Doctor Goldchew took the child by the hand and led her to his house, which stood all alone in a field outside Splat. There, he dunked her in a disinfectant bath, dressed her in girly clothes, and embarked on a comprehensive pedagogical regime. Over the following weeks, he attempted to teach her metaphysics, arithmetic, rhetoric, logic, Latin, Greek, bread baking, botany, chemistry, religious instruction, conspiracy theory, merchant banking, astronomy, philology, and the rudiments of table tennis, or ping pong. During this time reporters from the Splat Courier & Bugle camped out on his doorstep, filing a series of woefully inaccurate stories about the girl they called the Savage Infant of Splat. Her fame spread throughout Europe, and Doctor Goldchew received visits from some of the most distinguished intellectuals of the day, including Kapisko, Blunkett, and Woobie. It was the latter who persuaded the kindly doctor to have the girl baptised by being fully submerged in the sea off the coast of Cornwall, during which baptism she nearly drowned.

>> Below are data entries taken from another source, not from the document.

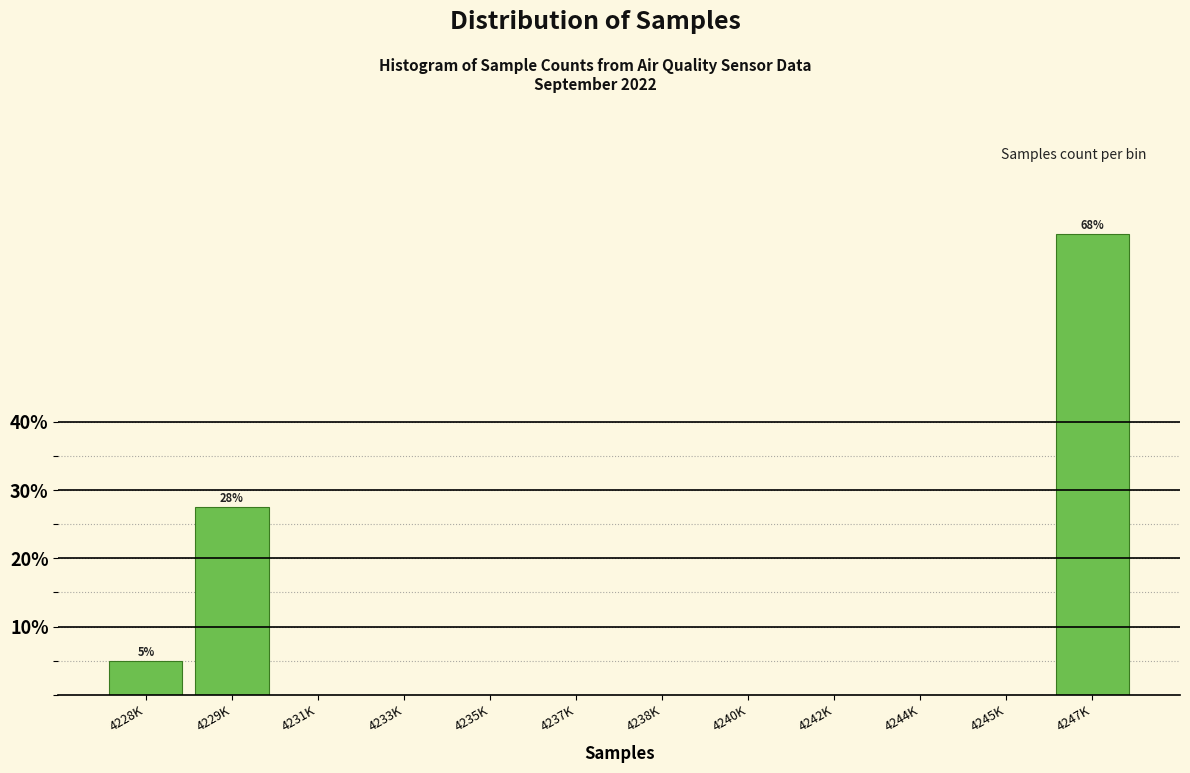

Reading right to left, extract all data points from this chart.

4247K=67.5	4245K=0.0	4244K=0.0	4242K=0.0	4240K=0.0	4238K=0.0	4237K=0.0	4235K=0.0	4233K=0.0	4231K=0.0	4229K=27.5	4228K=5.0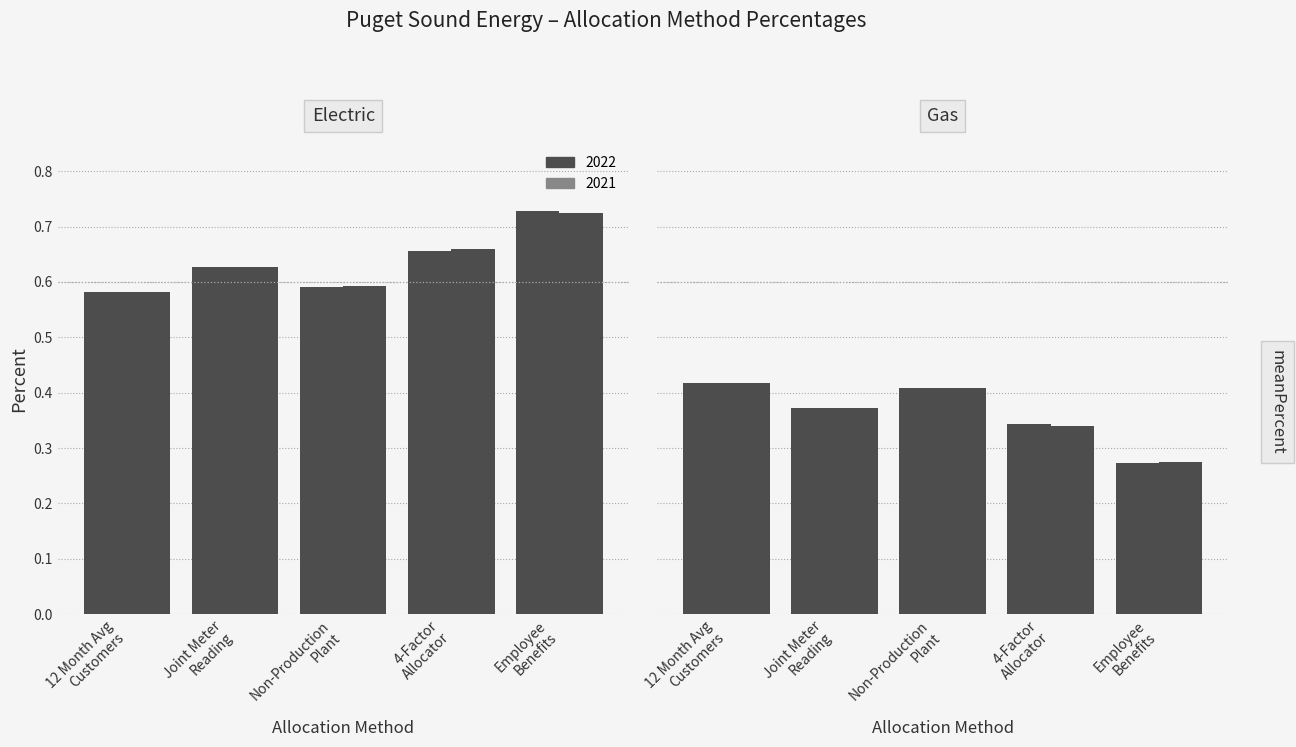

Reading left to right, list all the values displayed in this chart.

Electric 2022: 0.6	0.6	0.6	0.7	0.7
Electric 2021: 0.6	0.6	0.6	0.7	0.7
Gas 2022: 0.4	0.4	0.4	0.3	0.3
Gas 2021: 0.4	0.4	0.4	0.3	0.3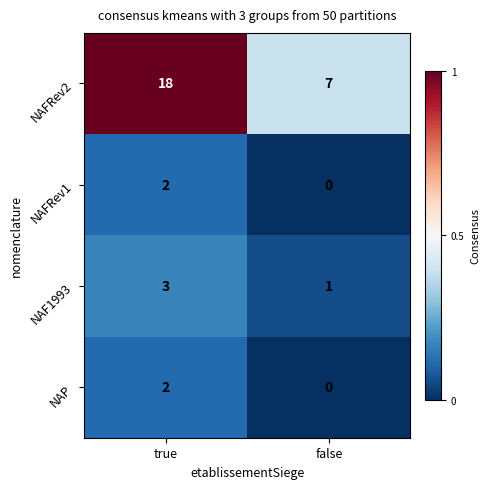

The value of NAFRev1 at true is 3. True or false?

False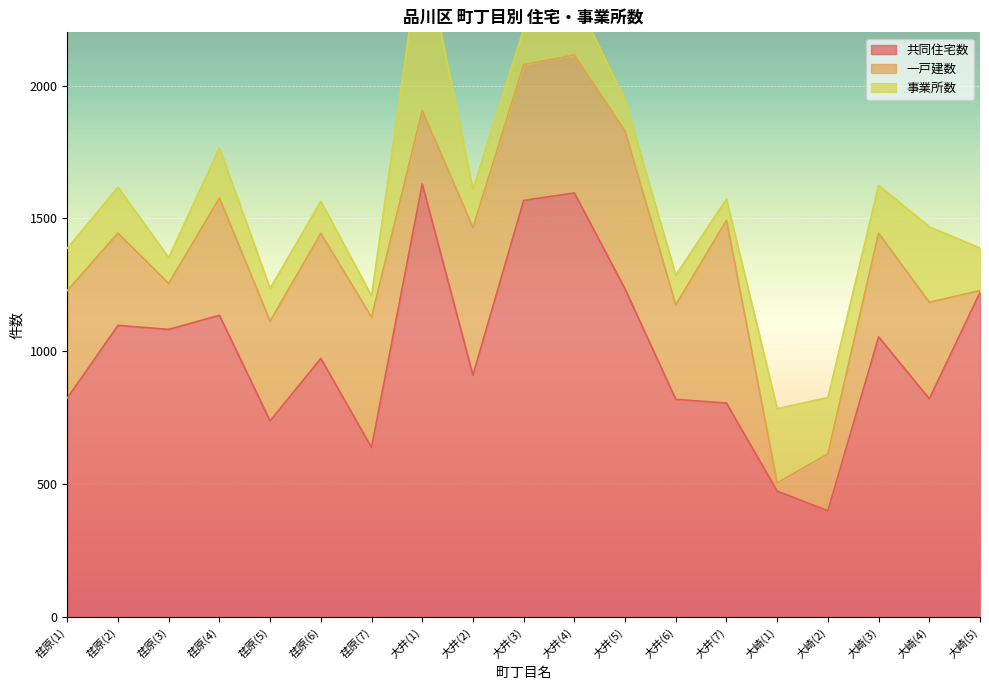

What is the label of the 18th point from the left?

大崎(4)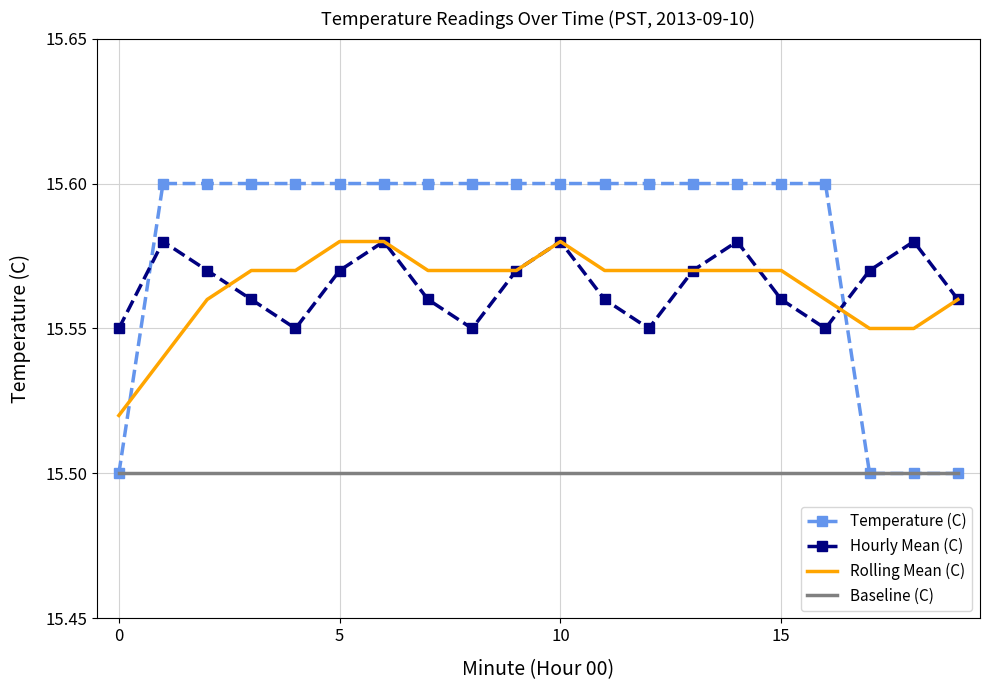

True or false: Baseline (C) and Rolling Mean (C) cross at least once.

False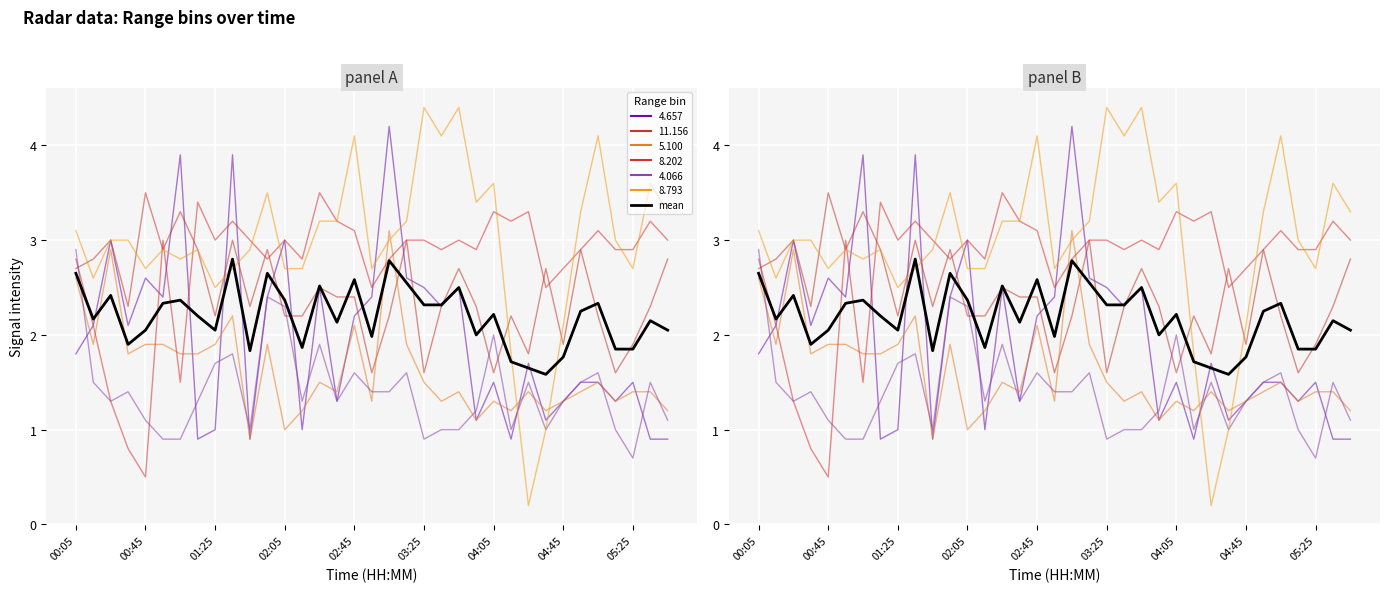

What is the ratio of the value at 16 to the value at 27?

1.6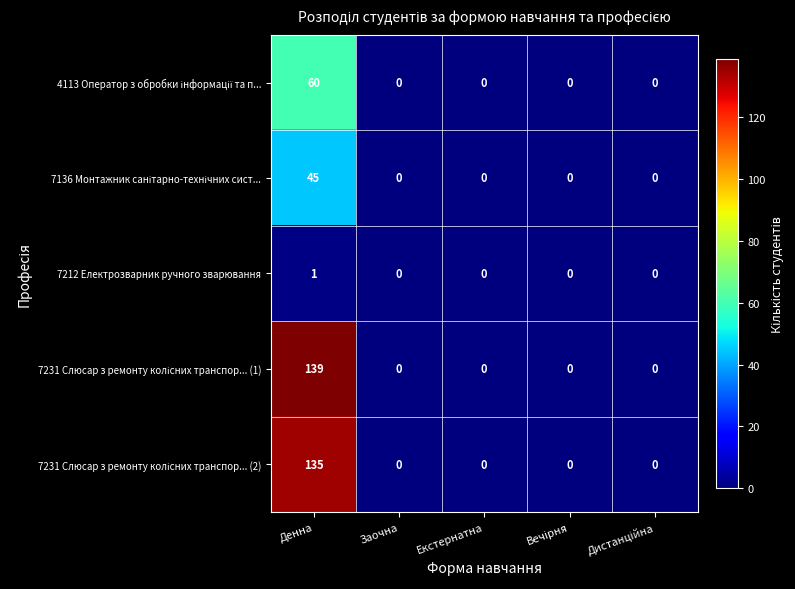

The 7212 Електрозварник ручного зварювання series shows 0 at Екстернатна. True or false?

True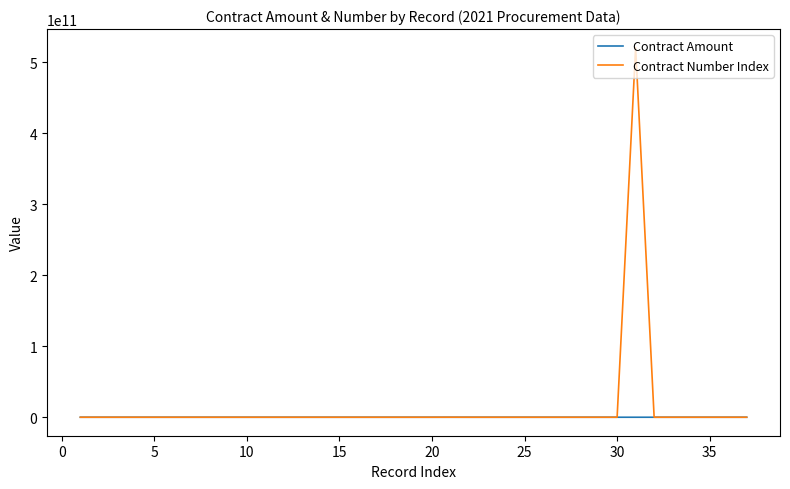

Does the chart display data point markers on the line(s)?

No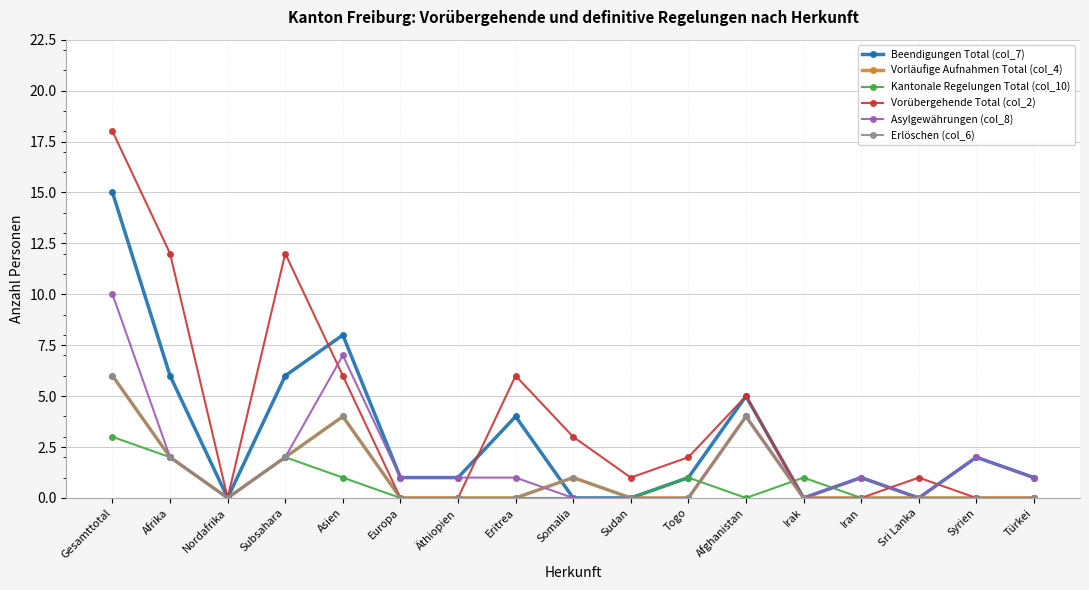

What is the sum of the Kantonale Regelungen Total (col_10) values at Nordafrika and Subsahara?

2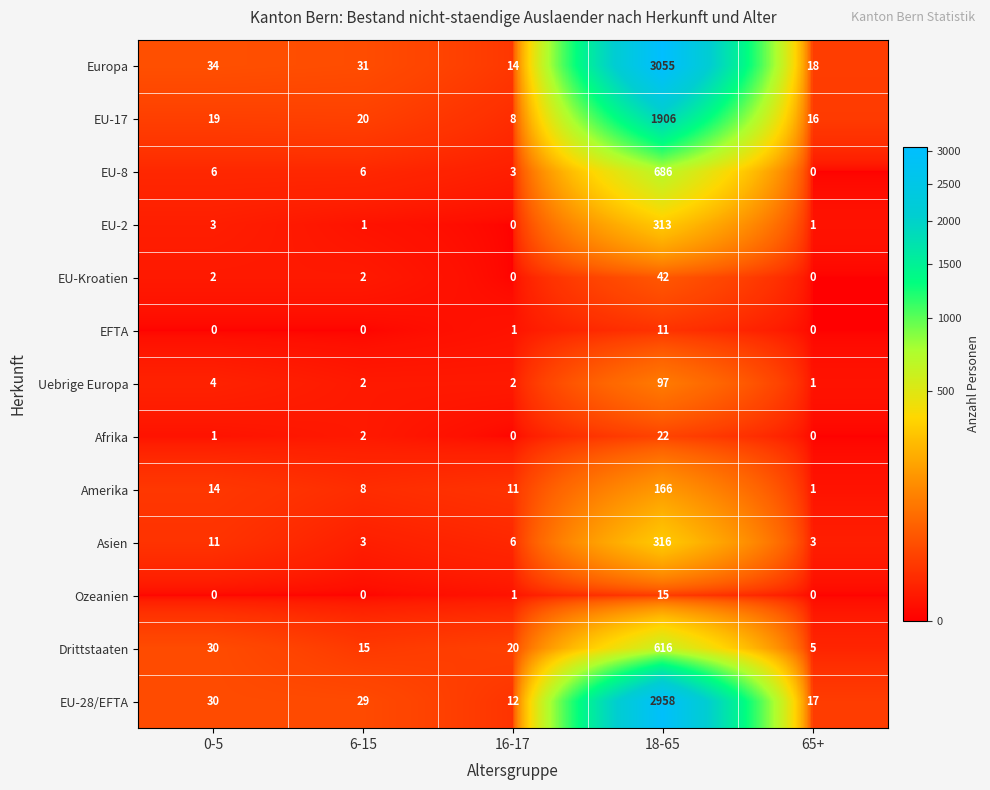

How many distinct data groups are displayed?

13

She entered the booming ocean a savage infant, biting and squealing and howling, wrote the doctor, and she emerged as Mary Goldchew, a pious Christian child.
This is a selective account, of course. The doctor makes no mention of the drenched and spluttering tot who was fished out of the water by a passing trawler. Nor does he admit that the “pious Christian child” remained incorrigibly savage for the rest of her long, long life. In spite of the doctor’s lessons – to which he soon added physics, geology, alchemy, polevaulting, palaentology, entomology, knitting, forensic medicine, vexillology, Dianetics and pottery – the Savage Infant of Splat became a Savage Adolescent and in turn a Savage Adult. She celebrated her twenty-sixth birthday by creeping into Doctor Goldchew’s bedroom as he slept and smothering him with a pillow.
Thereafter she spent her days crashing around like a wild maniac as the once comfortable Splat house fell into ruin about her. When she died, craggy and ancient, decades later, she had learned nothing – nothing except to speak two words, the same two words that were the full extent of the Wild Boy of Aveyron’s vocabulary: God and milk.
*NOTA BENE : Specialists in the field would dub Kaspar Hauser a “confined” rather than “feral” child.